These are healthy corn tassels, ready to shed their pollen:
And these are tassels that have been infected by a fungus, the “corn smut” (Ustilago maydis; formerly U. zeae):
Smut spores overwinter in the soil, then as the weather warms they blow up onto corn plants and infect leaves, tassels, and ears. Like corn itself, smut is native to Mexico and thrives when the weather is hot and dry in early summer. This Mexican weather came to Tennessee in June, so we’ve had a good crop of fungal growth this year.
The fungus causes grotesque swellings on the corn. These pustules eventually burst and disgorge clouds of dark spores.
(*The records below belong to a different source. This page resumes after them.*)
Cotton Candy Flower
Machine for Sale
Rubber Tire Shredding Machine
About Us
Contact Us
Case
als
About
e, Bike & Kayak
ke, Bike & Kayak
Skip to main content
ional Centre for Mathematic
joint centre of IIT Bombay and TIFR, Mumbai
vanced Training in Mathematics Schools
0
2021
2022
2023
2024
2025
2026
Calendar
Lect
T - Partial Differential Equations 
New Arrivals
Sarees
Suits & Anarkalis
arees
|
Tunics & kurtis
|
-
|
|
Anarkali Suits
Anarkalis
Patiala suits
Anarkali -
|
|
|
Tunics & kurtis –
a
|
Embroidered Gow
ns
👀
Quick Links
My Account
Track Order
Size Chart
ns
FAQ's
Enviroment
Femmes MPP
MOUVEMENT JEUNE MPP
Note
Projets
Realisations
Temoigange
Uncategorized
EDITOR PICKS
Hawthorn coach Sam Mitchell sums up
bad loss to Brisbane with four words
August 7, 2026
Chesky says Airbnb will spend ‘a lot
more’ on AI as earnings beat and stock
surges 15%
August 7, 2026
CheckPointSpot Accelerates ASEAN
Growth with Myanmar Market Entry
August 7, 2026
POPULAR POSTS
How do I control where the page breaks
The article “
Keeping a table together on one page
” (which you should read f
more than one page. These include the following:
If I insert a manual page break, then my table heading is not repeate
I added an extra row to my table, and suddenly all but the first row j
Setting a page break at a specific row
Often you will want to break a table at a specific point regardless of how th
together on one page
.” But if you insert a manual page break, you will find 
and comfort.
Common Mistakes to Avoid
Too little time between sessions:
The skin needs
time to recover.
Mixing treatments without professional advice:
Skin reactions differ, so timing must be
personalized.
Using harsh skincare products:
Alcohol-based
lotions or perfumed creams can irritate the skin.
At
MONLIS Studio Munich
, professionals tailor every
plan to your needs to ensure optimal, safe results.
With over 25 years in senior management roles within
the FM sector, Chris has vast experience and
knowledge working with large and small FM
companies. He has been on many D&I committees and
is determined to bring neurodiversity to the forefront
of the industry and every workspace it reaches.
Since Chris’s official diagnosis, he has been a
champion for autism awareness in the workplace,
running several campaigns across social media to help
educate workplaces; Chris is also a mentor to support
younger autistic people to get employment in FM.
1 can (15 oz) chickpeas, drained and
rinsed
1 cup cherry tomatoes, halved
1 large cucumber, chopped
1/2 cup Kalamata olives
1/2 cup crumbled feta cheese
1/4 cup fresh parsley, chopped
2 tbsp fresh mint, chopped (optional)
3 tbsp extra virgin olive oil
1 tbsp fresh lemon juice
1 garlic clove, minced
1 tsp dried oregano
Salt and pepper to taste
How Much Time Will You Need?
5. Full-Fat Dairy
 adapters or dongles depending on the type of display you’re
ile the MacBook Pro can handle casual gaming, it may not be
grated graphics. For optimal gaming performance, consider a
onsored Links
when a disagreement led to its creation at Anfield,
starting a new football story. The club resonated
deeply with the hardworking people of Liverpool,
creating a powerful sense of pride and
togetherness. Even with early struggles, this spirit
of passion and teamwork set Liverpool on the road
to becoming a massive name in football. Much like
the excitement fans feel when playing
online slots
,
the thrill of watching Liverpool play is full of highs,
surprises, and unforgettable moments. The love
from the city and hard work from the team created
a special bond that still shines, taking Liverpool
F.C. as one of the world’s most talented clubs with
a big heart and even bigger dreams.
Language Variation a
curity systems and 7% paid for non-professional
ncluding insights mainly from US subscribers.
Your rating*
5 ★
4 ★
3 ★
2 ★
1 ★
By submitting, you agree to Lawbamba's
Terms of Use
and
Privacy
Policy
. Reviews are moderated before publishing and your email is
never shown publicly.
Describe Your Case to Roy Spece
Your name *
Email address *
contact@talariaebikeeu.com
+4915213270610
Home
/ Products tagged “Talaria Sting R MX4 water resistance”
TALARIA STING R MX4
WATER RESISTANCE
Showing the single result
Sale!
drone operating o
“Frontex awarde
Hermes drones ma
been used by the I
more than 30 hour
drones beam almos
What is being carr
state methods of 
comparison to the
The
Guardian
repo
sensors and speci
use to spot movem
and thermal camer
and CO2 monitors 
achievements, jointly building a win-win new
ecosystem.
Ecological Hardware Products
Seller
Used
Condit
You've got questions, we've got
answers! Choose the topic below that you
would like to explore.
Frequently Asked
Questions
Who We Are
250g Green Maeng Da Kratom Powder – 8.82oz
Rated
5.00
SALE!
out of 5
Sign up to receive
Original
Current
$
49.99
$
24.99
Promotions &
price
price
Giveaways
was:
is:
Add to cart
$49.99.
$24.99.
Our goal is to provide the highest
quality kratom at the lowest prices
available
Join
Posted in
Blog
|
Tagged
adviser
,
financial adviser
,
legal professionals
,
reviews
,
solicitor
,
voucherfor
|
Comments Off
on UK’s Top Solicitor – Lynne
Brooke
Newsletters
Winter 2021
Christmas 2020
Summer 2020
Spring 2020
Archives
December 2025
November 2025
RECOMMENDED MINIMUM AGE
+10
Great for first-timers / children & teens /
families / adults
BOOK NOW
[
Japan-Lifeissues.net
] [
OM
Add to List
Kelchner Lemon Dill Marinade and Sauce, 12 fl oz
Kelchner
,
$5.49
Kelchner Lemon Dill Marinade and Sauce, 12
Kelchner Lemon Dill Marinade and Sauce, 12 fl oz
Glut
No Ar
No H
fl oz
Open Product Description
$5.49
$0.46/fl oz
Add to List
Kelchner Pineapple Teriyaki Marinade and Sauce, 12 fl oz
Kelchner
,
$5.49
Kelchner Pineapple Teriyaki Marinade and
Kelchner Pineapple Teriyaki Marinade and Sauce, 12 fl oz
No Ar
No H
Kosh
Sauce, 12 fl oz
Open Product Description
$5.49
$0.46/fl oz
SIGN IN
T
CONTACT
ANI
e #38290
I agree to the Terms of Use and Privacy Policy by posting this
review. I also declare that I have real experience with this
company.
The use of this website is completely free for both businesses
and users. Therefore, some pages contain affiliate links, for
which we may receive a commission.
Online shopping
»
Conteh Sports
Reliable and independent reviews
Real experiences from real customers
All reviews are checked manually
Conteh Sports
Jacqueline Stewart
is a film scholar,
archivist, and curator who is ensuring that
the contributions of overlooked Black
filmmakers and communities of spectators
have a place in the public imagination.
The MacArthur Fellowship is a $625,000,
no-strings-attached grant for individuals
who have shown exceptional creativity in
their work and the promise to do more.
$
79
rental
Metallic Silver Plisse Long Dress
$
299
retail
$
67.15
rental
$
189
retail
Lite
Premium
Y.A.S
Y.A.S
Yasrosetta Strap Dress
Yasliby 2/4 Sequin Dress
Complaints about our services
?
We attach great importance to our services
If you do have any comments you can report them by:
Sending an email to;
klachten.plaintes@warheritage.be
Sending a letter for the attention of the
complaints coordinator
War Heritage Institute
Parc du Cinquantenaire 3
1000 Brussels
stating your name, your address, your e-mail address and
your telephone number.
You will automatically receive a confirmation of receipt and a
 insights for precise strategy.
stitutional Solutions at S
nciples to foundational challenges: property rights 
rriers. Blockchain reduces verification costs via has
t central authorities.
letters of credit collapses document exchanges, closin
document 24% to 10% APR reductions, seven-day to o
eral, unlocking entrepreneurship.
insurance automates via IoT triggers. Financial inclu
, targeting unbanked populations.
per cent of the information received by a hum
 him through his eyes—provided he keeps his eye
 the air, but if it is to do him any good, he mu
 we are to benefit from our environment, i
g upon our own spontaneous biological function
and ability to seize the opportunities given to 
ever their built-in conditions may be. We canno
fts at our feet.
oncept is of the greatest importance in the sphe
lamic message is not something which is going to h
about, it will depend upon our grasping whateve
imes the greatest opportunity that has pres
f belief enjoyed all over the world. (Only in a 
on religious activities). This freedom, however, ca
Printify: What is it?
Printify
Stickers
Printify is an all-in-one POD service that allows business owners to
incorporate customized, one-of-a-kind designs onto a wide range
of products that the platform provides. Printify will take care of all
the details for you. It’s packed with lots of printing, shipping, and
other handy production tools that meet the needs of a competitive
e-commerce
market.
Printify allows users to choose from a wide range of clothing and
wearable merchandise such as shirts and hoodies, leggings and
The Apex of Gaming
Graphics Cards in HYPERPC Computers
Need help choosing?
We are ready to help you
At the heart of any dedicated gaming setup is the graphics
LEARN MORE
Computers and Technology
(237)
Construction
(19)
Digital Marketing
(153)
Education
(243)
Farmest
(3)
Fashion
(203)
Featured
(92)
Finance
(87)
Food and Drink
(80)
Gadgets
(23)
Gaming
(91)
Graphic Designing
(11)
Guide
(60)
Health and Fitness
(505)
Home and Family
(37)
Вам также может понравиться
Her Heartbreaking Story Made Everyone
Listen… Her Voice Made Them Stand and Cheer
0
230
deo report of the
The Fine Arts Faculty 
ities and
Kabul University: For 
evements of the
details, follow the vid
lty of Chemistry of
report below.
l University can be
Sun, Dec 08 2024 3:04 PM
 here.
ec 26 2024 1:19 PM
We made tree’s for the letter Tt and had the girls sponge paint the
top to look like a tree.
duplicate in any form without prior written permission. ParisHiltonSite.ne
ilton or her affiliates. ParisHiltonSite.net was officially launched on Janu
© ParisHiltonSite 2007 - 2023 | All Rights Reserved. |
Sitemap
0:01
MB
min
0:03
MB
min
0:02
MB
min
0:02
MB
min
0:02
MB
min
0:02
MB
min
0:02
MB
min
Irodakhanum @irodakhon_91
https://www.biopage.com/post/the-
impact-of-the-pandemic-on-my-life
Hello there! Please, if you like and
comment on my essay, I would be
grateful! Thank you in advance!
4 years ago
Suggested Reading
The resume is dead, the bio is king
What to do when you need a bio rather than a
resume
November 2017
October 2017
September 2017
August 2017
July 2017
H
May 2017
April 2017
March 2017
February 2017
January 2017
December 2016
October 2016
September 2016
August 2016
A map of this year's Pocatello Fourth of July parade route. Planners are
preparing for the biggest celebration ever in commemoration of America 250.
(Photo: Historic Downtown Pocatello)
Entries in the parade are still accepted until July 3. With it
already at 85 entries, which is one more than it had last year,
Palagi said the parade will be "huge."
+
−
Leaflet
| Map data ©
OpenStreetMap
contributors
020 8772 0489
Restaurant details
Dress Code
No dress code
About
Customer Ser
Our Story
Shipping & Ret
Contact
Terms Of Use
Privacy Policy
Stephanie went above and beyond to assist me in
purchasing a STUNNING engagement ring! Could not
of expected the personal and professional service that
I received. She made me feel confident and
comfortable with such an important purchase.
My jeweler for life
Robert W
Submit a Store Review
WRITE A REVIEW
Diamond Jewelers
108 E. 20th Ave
The whole process is interesting to watch: the civilized, elegant growth of a plant hijacked by an ugly, destructive mob. Depending on your mood, this discord is either disturbing (the world’s order is threatened) or profoundly hopeful (the world’s order is indeed threatened).
Fungal infections are usually unmitigated bad news for gardeners, but this one has a surprising silver lining. The fungus causes uncontrolled growth and swelling of cells in the corn plant, cells that then get filled with…mushroom. In Central America and Mexico, smut is considered a delicacy, called “huitlacoche,” and farmers can get a higher price for infected ears. I was unfortunately not aware of the gastronomic possibilities when I culled the smut from our corn patch. Next year, perhaps?
The word “smut” obviously has another meaning. The etymological common origins here are straightforward: lewd smut and fungal smut are both “dirty.” The Online Etymology Dictionary (one of my favorite websites…a celebration of the anastomosing evolutionary trees of language) traces the word to pre-1500s West Germanic, smutt-, “to make dirty,” through the 1400s where smutten meant “to debase or defile,” then to the 1660s when the word meant both “black mark or stain” and “indecent or obscene language.” There is a botanical irony here, of course. The smut fungus is “defiling” one of the more overtly sexual plants under cultivation, one that sheds its pollen to the air and lets both male and female parts hang exposed (at eye-level, no less; I blush to gaze at a field of corn). But only when these parts become darkened with unbidden strands of fungal desire do they count as smut. Order is indeed threatened.